Top of Record set
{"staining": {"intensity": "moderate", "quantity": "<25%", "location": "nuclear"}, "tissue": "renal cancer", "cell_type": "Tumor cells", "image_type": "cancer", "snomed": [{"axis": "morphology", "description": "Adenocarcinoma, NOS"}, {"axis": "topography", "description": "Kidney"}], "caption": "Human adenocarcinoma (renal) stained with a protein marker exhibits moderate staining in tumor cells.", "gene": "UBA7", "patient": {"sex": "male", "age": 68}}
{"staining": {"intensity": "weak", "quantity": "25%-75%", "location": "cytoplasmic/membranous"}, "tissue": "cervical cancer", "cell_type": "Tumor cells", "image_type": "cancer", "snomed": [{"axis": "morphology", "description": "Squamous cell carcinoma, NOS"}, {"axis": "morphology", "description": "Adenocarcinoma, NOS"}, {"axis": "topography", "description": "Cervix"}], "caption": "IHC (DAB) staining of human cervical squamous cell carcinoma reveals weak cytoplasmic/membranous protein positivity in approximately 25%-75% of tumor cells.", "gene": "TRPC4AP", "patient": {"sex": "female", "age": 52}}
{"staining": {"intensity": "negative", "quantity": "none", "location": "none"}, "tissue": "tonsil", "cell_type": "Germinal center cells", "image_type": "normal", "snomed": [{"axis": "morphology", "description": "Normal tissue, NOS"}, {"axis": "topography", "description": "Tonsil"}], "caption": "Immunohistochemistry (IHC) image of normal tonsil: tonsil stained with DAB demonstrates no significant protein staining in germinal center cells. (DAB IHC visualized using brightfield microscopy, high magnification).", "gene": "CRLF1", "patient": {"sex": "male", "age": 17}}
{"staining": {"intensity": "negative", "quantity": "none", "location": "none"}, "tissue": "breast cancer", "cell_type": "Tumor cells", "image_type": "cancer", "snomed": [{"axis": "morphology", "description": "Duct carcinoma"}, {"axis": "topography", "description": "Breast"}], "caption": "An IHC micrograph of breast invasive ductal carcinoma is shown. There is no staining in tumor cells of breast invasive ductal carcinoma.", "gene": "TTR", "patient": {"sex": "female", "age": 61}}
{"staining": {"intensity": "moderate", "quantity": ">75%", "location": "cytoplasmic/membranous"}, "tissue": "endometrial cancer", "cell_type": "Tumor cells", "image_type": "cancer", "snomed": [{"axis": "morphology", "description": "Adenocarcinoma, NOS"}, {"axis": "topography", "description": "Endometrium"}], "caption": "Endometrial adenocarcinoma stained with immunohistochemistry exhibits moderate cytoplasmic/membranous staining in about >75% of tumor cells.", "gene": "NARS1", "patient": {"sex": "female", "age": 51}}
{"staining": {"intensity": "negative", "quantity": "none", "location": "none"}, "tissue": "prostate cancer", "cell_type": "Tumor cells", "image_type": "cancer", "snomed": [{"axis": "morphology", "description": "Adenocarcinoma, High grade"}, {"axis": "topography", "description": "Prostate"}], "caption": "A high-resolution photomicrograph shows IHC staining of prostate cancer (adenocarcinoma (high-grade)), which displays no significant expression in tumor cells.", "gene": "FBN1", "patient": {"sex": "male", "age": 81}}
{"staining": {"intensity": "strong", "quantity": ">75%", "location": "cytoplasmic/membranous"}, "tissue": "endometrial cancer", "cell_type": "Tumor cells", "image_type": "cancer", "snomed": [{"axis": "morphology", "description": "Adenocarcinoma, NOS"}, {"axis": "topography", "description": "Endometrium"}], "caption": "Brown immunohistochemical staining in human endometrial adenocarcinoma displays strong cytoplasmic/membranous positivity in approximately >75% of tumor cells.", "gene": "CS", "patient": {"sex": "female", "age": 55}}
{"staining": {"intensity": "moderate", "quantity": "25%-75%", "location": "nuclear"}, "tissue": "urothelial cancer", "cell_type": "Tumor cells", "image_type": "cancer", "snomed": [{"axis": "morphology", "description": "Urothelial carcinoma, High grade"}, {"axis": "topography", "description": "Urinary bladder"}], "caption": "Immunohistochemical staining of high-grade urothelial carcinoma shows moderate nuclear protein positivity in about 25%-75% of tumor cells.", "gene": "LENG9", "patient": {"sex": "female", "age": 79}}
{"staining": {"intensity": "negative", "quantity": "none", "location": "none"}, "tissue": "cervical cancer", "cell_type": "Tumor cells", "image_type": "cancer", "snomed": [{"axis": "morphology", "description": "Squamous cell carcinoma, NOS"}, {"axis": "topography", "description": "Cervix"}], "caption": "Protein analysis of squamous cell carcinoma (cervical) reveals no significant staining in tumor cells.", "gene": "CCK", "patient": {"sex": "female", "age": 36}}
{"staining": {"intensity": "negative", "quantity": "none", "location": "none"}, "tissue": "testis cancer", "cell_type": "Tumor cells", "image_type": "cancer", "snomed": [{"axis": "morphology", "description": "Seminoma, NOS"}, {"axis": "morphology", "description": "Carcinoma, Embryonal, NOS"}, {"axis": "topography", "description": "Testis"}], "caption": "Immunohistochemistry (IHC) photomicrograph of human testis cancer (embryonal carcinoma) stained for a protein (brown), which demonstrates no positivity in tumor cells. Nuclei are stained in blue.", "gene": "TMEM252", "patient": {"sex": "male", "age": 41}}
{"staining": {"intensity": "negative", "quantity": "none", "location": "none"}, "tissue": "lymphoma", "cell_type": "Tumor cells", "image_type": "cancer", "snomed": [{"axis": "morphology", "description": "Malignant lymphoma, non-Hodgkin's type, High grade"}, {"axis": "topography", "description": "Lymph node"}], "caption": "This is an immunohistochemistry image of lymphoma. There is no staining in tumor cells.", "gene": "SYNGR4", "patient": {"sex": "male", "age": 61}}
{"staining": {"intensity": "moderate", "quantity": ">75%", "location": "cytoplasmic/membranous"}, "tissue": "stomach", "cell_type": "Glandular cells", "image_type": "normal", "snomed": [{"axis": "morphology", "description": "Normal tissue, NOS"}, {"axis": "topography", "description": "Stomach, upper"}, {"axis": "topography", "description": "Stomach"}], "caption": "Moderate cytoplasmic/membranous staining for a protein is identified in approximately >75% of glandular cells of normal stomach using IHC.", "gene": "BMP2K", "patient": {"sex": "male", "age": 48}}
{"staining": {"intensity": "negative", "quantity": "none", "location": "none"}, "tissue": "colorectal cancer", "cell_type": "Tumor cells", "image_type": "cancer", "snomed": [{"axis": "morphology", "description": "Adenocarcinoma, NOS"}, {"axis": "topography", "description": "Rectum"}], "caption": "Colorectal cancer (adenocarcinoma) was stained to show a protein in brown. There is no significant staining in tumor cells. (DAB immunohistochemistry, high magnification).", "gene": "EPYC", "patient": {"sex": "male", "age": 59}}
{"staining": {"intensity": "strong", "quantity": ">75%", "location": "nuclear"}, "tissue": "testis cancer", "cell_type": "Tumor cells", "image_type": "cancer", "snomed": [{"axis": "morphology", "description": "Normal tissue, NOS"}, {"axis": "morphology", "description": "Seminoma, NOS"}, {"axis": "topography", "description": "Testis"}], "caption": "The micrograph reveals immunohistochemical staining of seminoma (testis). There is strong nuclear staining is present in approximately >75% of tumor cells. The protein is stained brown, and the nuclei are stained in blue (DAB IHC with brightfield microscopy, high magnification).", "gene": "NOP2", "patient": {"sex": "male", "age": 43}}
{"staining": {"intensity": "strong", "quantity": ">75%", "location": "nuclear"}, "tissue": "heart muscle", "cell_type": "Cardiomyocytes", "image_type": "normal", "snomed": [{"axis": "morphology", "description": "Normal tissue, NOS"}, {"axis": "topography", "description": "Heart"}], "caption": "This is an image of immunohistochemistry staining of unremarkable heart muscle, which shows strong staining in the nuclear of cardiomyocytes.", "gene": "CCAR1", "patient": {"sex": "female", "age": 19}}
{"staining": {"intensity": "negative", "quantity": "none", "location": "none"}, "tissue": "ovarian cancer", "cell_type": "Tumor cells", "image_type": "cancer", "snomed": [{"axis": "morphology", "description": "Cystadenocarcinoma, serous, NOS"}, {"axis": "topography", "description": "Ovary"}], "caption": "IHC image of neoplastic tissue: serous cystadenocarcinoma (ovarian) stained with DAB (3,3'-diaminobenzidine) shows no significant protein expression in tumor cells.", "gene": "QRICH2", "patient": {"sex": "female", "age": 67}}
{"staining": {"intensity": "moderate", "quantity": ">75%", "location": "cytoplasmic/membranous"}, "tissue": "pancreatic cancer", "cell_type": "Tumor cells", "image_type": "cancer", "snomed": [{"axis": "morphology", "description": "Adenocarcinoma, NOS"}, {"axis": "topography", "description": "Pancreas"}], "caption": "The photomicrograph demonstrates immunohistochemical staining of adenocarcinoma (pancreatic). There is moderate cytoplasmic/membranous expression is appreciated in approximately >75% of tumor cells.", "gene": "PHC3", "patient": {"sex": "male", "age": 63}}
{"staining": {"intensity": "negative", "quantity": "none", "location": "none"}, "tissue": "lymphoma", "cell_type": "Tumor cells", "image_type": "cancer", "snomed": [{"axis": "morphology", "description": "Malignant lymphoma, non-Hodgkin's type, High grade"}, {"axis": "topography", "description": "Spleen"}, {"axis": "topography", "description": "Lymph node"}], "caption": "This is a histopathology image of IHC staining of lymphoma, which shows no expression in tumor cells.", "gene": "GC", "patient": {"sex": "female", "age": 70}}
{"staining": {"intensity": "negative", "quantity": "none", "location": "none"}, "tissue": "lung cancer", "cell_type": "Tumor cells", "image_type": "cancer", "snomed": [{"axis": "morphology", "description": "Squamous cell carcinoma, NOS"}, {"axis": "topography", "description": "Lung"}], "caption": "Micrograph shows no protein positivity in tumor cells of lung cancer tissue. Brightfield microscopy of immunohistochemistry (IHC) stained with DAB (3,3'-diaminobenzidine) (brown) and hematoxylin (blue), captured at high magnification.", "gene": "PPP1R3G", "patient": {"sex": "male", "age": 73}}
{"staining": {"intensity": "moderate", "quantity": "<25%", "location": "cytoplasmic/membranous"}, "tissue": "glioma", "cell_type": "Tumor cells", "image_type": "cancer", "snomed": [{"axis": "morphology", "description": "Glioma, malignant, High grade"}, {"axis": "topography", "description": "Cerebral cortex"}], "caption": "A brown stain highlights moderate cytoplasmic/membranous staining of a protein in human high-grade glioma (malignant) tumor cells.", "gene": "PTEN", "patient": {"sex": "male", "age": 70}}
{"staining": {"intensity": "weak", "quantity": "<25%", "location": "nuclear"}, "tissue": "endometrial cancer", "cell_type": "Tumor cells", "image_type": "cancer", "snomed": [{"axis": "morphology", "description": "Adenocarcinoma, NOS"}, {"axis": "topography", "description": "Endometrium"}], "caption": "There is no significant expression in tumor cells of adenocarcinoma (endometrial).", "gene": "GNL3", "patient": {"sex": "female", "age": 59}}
Bottom of Record set
→ **Problem to work on**
Wherever the string "about" appears in the entries, copy that line.

→ **Final answer**
{"staining": {"intensity": "moderate", "quantity": ">75%", "location": "cytoplasmic/membranous"}, "tissue": "endometrial cancer", "cell_type": "Tumor cells", "image_type": "cancer", "snomed": [{"axis": "morphology", "description": "Adenocarcinoma, NOS"}, {"axis": "topography", "description": "Endometrium"}], "caption": "Endometrial adenocarcinoma stained with immunohistochemistry exhibits moderate cytoplasmic/membranous staining in about >75% of tumor cells.", "gene": "NARS1", "patient": {"sex": "female", "age": 51}}
{"staining": {"intensity": "moderate", "quantity": "25%-75%", "location": "nuclear"}, "tissue": "urothelial cancer", "cell_type": "Tumor cells", "image_type": "cancer", "snomed": [{"axis": "morphology", "description": "Urothelial carcinoma, High grade"}, {"axis": "topography", "description": "Urinary bladder"}], "caption": "Immunohistochemical staining of high-grade urothelial carcinoma shows moderate nuclear protein positivity in about 25%-75% of tumor cells.", "gene": "LENG9", "patient": {"sex": "female", "age": 79}}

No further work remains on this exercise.